Ele: sem dúvida, mas a verdade é que eu abandonei família, arranjei emprego para conquistar a liberdade criadora. Você recebeu na Europa o seu primeiro impacto (político), mas para nós que vivemos a coisa intensamente após a Liberação, nós a aborvemos, ela está dentro de nós: não quer dizer que ele esteja ultrapassada, mas não há nada a fazer e só o empirismo nos permite trabalhar; o que importa é produzir a obra. Para você, a "coisa" ainda está "en face", diante de você. Eu digo que: o que me aconteceu aqui foi a consciência do problema: quando Carlos Prestes foi solto, eu tinha 18 anos, pus gravata vermelha, e dois anos depois era pró-Brigadeiro, o pior conservador; ainda que vivendo sob a égide de meu pai, eu também tive empregos; e andei descalço até aos 13 anos, jogando futebol com os operários de todas as cores, eu, pequeno-burguês; e vivi em mim mesmo "o retrato do artista quando jovem"; e na calçada de Osasco, via a turba desfilar frente ao cinema, aos sábados e domingos, declamando para mim mesmo Eliot e Pound, na calçada, à margem; no meu atual estágio consciente, minha atitude é analítica e a coisa parece se colocar forçosamente "en face".
Boulez: le problème est de sortir de tout ça. —Non, mon cher Boulez, le problème est d'y entrer. Ele: talvez que eu fale assim por ter dois anos mais que você: quero te ver daqui a dois anos. A ordem é encontrar o seu caminho pessoal e (gesto de mão ondulante) deslizar (se faufiler) no meio de tudo e de todos (levantando-se para sair)... mas você não parece ter o ar de quem está acreditando... dou um sorriso.
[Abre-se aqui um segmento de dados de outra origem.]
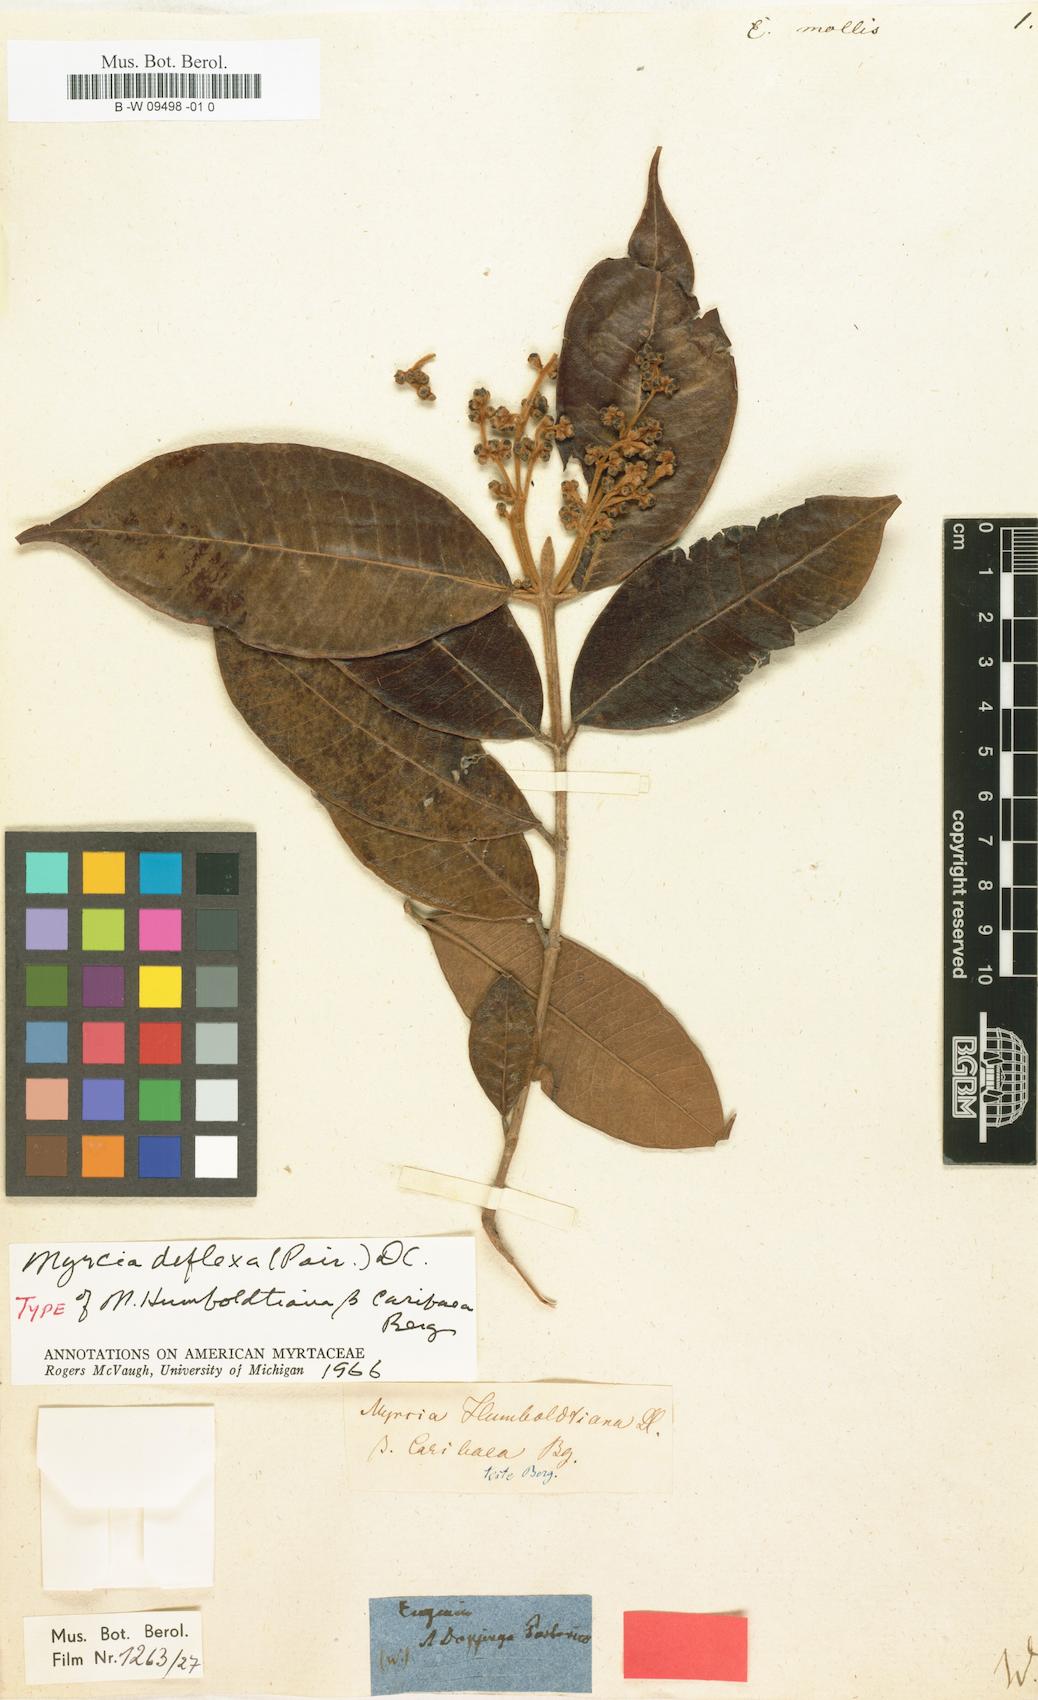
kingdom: Plantae
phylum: Tracheophyta
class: Magnoliopsida
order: Myrtales
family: Myrtaceae
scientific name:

Acompanha-me até o metrô Sully-Morland. Antes, eu havia falado: Fazer obra perfeita na mais alta torre, ah que c'est joli, comme c'est joli, une pierre précieuse si jolie. Ele diz então que é contra essa atitude, mas que a grande maioria jamais entendeu ou entenderá as grandes obras. Eu digo que esse é um problema de educação, e que não é necessário, é impossível, aliás, que todos entendam as grandes obras, mas que é necessário que essas grandes obras atuem socialmente e se transformem em vida (ação, compreensão) para esses que não têm a capacidade de penetrá-la completamente, preparando desse modo o campo para uma grande e nova cultura. Fora isso, pode ser que eu tenha sido atacado pelo "virus marxiste"... Ele: não, não é isso, o problema existe, não foi ultrapassado. Eu: bem, enfim, a ordem é trabalhar e (rindo) espero que você mesmo não acabe se transformando num Pierre Précieux!... Bem, voilá, ce sont les doutes d'un brésilien. Au revoir, merci.
Quanto ao mais, "tombàmos" de acordo que a força criadora é a força criadora e que a obra de arte não precisa ser necessariamente política.